Insights
May 30, 2024

How AI Helps Sustainability Teams Collect Data and Measure Emissions

Two major challenges that companies often face are gathering and analyzing their sustainability data. With AI, these efforts can be streamlined and, as a result, save organizations significant time and resources.

Kevin Teng
How AI Helps Sustainability Teams Collect Data and Measure Emissions

In case you missed it, Unravel Carbon and our partner Nectar held a webinar to talk about the way digital tools can help sustainability teams streamline emission measurement processes. This piece will provide some added insights, and we’d encourage you to watch the full discussion below.

For many companies, the process of collecting sustainability data and measuring emissions can get pretty complex. It’s often time-intensive, involves many stakeholders, and requires a ton of manual work.

However, with the help of AI, these tasks can be handled a lot more efficiently.

In particular, sustainability teams can use AI-powered solutions to determine what information is truly material, centralize and categorize data, set carbon reduction targets, and pinpoint specific changes to implement.

Below, we’ll take a closer look at the obstacles that businesses tend to face when gathering data and measuring emissions, and how AI can be leveraged in both areas.

Data collection challenges

A major issue that companies encounter before actually measuring their emissions is data consolidation.

If an organization doesn’t have an established process to centralize data from departments such as HR and Finance, it leaves their team investing a lot of time into collecting scattered and unstructured data.

Relying on fragmented and manual methods such as digging for information in emails and Excel sheets are likely to be error-prone, and can affect the reliability of the results that business decisions may rely on.

When data isn't consolidated in a standard structured format, companies will struggle to analyze it for completeness and correctness. This may lead to resorting to a less robust methodology where estimates and assumptions have to be made to compensate for the lack of good quality data.

Data collection solutions

One of our partners, Nectar, helps address these challenges by automating the collection of utility data.

Instead of having to go through stacks of utility bills and manually extract information, Nectar connects directly to your utility providers, and uses AI to extract billing information and structure it for sustainability reporting. Their AI-driven tools expedite the preparation of clean, categorized, and analysis-ready data for emissions calculations.

As an example, with the gathered information, carbon management platforms like Unravel Carbon can consolidate your electricity information into a single source of truth. Our platform allows you to input your electricity data via webforms, upload in bulk via Excel, or through an integration with other software you might be using.

We recognize that data can come in different forms, and with varying degrees of granularity. For the instance of Scope 2 emissions from electricity consumption, you may have data as specific as consumption in kilowatt-hours or as general as amount spent in your monthly bill.

Due to these types of discrepancies, it can be tricky for teams to effectively manage their emissions accounting. At Unravel Carbon, our platform is designed to help companies address the aforementioned issues. In particular, with the help of AI, we provide organizations with the ability to handle and make sense of emissions data, while adapting to your data availability. 

Emission measurement challenges

Next, when it comes to using the data you’ve collected to measure emissions, there are some common hurdles that companies often deal with.
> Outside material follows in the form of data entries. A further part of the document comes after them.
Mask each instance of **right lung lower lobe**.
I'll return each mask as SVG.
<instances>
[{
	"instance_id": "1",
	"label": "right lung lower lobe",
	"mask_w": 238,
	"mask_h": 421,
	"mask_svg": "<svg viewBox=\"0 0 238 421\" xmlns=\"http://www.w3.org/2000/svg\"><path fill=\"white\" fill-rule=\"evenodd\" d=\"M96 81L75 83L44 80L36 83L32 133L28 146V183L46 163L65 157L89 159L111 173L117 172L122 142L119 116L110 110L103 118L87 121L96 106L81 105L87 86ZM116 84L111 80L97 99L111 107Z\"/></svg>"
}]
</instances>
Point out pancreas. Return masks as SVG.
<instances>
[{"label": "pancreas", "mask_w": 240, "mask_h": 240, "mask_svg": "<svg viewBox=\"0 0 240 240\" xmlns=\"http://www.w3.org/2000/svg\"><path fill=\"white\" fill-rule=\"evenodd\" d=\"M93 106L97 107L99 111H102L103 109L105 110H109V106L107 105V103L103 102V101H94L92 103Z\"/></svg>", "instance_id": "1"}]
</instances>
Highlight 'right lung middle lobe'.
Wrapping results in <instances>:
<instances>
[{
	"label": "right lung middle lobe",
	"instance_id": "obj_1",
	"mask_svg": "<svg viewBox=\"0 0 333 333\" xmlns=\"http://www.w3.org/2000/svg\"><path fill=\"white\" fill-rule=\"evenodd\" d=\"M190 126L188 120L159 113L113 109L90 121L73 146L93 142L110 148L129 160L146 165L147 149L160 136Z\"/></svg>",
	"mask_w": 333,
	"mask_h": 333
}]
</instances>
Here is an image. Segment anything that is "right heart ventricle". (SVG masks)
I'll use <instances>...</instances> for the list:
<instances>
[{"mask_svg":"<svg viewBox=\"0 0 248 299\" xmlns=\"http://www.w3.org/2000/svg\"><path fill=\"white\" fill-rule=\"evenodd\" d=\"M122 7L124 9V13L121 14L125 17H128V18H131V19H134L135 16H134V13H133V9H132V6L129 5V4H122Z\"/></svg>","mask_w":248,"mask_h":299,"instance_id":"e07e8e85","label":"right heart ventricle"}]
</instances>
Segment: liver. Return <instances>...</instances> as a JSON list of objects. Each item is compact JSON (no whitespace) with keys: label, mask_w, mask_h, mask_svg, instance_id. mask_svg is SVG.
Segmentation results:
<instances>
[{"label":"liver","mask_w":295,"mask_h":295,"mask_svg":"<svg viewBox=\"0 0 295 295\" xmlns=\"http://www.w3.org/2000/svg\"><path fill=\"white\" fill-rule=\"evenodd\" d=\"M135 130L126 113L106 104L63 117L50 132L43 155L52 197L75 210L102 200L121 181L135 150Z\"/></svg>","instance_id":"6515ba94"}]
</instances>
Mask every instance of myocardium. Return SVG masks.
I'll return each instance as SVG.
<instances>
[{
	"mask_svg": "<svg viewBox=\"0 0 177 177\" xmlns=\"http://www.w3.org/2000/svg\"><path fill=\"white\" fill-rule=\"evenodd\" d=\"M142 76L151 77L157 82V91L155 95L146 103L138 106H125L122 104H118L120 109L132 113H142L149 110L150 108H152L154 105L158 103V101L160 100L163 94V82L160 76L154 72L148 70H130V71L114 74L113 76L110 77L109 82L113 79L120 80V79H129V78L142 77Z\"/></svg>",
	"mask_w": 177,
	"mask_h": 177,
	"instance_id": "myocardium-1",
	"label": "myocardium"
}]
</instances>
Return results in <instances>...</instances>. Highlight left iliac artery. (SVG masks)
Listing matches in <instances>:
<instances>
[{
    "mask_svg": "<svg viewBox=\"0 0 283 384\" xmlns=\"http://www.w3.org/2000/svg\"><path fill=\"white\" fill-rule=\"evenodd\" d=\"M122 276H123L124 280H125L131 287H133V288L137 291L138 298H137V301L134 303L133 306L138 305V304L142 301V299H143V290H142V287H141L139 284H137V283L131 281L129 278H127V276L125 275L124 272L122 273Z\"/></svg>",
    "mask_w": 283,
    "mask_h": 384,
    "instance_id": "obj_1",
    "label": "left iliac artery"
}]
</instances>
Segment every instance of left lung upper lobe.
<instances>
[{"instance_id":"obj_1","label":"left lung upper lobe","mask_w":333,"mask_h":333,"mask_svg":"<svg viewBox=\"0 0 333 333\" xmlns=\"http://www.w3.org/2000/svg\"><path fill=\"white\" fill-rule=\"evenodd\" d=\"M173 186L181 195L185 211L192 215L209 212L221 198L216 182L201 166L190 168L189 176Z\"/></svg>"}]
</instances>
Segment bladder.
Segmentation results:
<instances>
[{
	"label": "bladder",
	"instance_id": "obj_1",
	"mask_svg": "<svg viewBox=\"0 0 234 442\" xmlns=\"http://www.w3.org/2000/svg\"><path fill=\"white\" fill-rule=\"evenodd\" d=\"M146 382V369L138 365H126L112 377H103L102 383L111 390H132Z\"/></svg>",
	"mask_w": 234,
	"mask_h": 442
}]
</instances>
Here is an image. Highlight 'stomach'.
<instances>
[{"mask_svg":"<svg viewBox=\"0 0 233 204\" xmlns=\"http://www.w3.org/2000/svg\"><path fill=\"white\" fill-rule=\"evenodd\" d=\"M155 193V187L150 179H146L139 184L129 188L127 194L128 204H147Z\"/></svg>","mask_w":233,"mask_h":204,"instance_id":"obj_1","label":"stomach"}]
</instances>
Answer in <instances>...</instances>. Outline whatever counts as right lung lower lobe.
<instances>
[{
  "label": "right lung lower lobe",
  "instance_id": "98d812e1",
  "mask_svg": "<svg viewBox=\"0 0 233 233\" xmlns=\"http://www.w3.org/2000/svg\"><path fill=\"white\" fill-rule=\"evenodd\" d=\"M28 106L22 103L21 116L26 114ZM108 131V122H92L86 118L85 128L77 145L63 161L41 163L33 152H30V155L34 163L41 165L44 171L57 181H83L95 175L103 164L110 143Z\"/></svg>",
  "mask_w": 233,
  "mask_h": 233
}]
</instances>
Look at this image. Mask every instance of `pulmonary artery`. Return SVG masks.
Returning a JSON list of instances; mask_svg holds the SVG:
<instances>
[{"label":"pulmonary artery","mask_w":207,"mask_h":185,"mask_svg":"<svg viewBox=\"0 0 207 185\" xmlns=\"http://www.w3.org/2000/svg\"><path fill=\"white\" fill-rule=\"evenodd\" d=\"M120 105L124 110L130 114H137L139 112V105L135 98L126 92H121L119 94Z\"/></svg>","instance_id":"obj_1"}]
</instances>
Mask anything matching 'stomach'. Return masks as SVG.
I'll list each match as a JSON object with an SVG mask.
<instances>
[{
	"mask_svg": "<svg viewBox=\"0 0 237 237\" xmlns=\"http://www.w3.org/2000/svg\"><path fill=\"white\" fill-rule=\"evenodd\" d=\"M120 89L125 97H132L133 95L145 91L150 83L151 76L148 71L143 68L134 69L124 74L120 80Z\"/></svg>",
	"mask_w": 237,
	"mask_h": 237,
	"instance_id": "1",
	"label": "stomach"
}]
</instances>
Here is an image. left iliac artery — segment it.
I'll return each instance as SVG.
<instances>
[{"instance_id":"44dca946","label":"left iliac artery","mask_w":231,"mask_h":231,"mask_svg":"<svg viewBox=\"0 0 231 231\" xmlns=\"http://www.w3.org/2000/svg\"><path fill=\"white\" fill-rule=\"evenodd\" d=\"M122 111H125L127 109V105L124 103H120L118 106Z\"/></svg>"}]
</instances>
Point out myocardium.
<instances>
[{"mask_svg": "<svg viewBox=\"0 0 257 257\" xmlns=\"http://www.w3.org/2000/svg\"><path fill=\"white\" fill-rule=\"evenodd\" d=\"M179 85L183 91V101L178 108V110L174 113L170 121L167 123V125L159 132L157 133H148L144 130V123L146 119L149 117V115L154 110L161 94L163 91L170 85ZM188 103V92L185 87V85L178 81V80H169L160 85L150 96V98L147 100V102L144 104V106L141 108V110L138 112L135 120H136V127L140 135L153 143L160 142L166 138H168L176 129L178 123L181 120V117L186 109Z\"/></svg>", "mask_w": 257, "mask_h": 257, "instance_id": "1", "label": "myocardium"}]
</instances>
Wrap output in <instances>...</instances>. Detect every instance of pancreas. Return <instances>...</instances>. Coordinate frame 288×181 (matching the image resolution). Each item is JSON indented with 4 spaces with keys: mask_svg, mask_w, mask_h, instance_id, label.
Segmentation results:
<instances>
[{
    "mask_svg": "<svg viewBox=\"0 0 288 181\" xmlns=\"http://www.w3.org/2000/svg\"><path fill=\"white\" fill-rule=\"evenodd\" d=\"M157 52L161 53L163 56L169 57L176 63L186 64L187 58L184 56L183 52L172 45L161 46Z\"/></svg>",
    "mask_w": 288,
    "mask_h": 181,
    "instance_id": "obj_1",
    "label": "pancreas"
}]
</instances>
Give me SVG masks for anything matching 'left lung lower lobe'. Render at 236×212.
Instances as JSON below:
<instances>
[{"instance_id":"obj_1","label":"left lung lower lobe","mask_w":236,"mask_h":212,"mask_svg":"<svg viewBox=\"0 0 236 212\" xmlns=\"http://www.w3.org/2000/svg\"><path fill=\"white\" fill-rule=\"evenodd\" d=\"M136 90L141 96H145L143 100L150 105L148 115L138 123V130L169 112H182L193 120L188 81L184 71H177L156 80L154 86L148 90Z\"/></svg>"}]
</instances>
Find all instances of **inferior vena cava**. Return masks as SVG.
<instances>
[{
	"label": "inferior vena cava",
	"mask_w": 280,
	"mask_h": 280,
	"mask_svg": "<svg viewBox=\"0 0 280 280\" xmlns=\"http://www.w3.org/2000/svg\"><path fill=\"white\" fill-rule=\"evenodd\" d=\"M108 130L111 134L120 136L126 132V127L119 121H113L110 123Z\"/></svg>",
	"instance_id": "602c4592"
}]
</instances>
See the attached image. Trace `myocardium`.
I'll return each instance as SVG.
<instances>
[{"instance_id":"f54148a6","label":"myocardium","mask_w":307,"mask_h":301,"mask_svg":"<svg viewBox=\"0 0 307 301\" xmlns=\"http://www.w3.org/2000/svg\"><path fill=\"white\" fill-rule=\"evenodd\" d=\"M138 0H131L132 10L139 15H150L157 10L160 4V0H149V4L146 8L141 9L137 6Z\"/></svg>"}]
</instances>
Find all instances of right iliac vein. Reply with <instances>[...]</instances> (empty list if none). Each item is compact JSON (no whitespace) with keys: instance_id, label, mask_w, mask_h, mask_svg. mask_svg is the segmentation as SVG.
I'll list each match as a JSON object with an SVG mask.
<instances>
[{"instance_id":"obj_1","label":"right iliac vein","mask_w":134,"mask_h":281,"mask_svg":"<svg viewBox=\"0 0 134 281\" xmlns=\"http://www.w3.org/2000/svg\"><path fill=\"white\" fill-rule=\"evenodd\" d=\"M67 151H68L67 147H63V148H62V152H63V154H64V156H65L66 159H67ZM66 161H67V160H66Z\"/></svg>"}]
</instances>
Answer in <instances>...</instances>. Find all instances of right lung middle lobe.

For example, when establishing a baseline and quantifying your emissions, one of the initial bottlenecks is that the GHG Protocol can get fairly intricate. It's subject to interpretation and has many components that have different data and calculation requirements.

From a calculation perspective, measuring emissions is a very data-intensive exercise. It requires companies to convert their financial and activity data into emissions estimates, using emission factors that are based on the available data.

While this may sound confusing, the key takeaway is that different types of data require using different types of emission factors.

Also, since data quality varies across business units, you need a lot of flexibility when it comes to both the reference data and methodologies that you use.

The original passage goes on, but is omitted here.